Sexual and reproductive health care should be central to pandemic responses, Rucks says, “because women and girls need access to those vital services all the time.” But the past three years have brought the opposite. “We’ve seen attacks on global sexual and reproductive health and rights from every corner of this administration,” says Seema Jalan, executive director of the Universal Access Project and Policy at the United Nations Foundation. “One of the most harmful and shortsighted decisions was to eliminate US funding for the UN Population Fund.” That happened in 2017 and had continued every year since. Since the pandemic hit, several US states have used COVID-19 as a reason to block abortion access. And on April 14, President Trump announced he was halting more than $400 million in funding for the World Health Organization.

That’s another disaster, says Shibru. “When it comes to Africa, we are very resource-scarce,” he says. “For health, we are mostly dependent on WHO and WHO-related organizations.” The recent US cuts mean more child and maternal health funds will be diverted to fight COVID-19, and consequently, more women and children will die.

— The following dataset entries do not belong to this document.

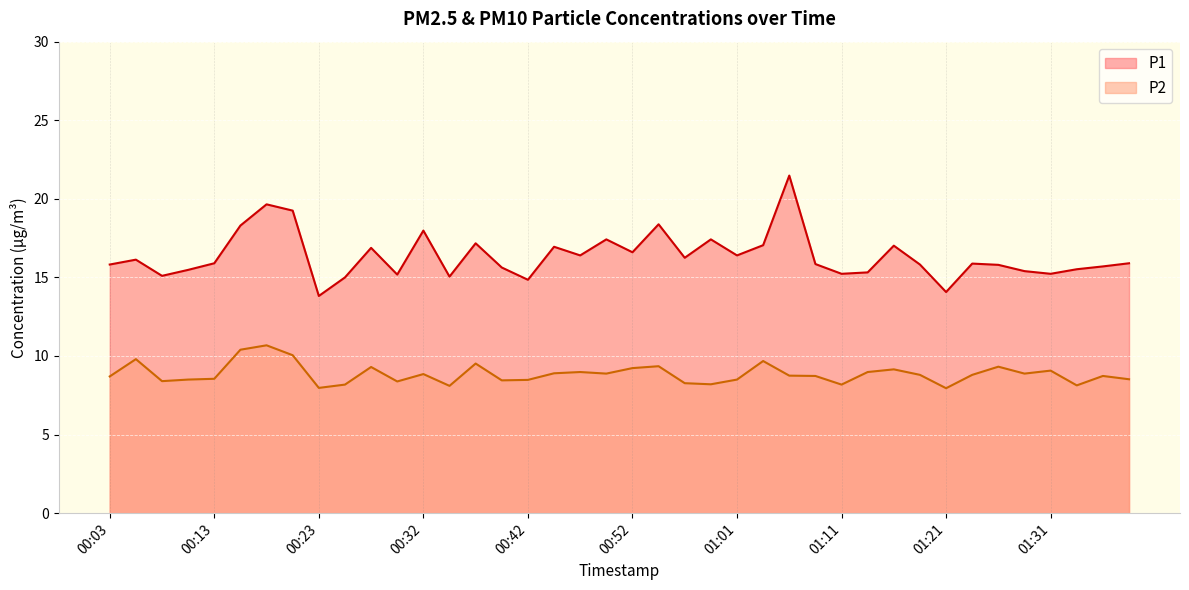

Between 00:20 and 00:59, which series saw the biggest shift?

P2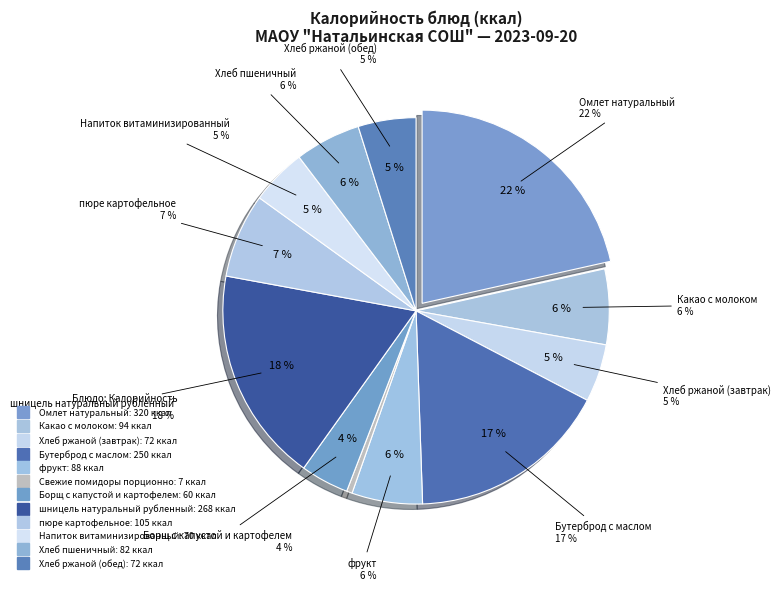

Combined, do пюре картофельное and Какао с молоком account for over 50%?

No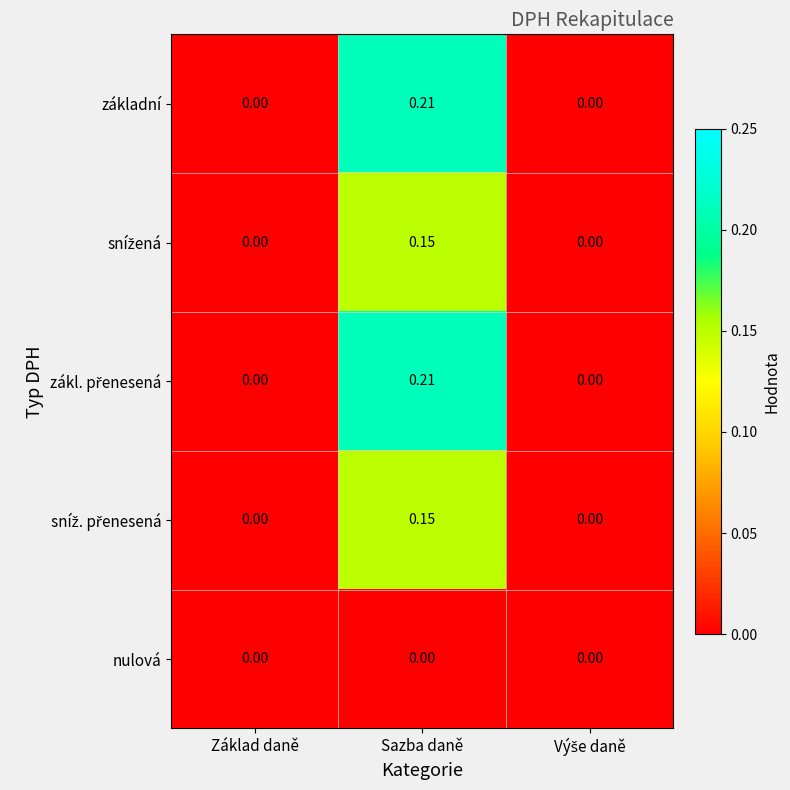

At which category does the chart reach its peak across all series?

Sazba daně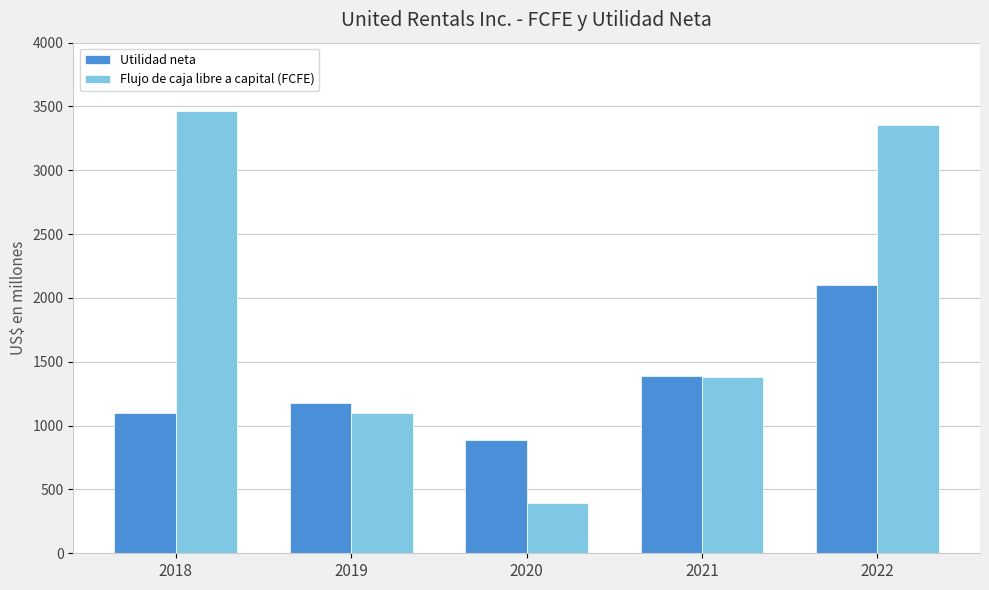

Rank the series by their maximum value, from lowest to highest.

Utilidad neta, Flujo de caja libre a capital (FCFE)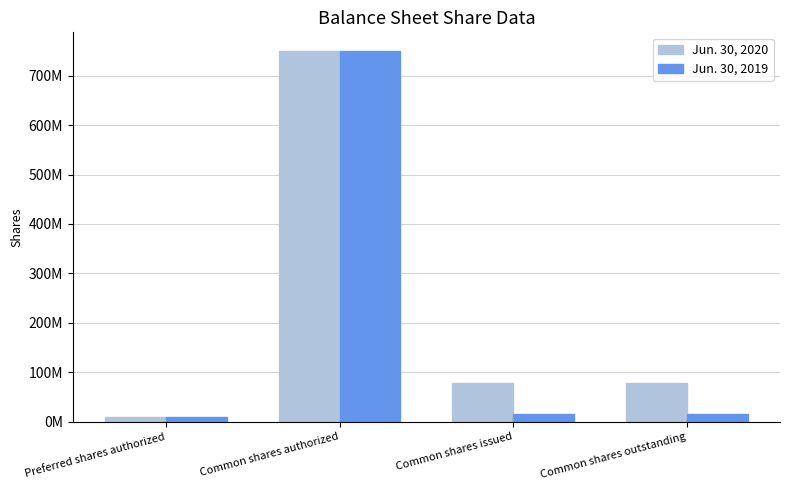

Does the chart contain any negative values?

No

If there is an upside to this crisis, says Kowalski, it's that it offers an opportunity “to reimagine what primary health care should look like after this crisis subsides.” Governments can make critical changes now, before the next pandemic hits: Use telemedicine to reach women remotely, invest heavily in midwifery and safe home deliveries, and make contraceptives like the pill available over the counter. “Women are quite able to make a safe determination about whether or not they need contraceptives,” she says. “There’s no reason why we need to maintain barriers.”

COVID-19 is also a wake-up call for developing nations to reduce dependency on American and European donors, Shibru says. African countries should invest more of their own budgets in critical health care. “We have never encountered a pandemic with this level of magnitude,” he says. “Africa should prepare itself for another round of catastrophe.”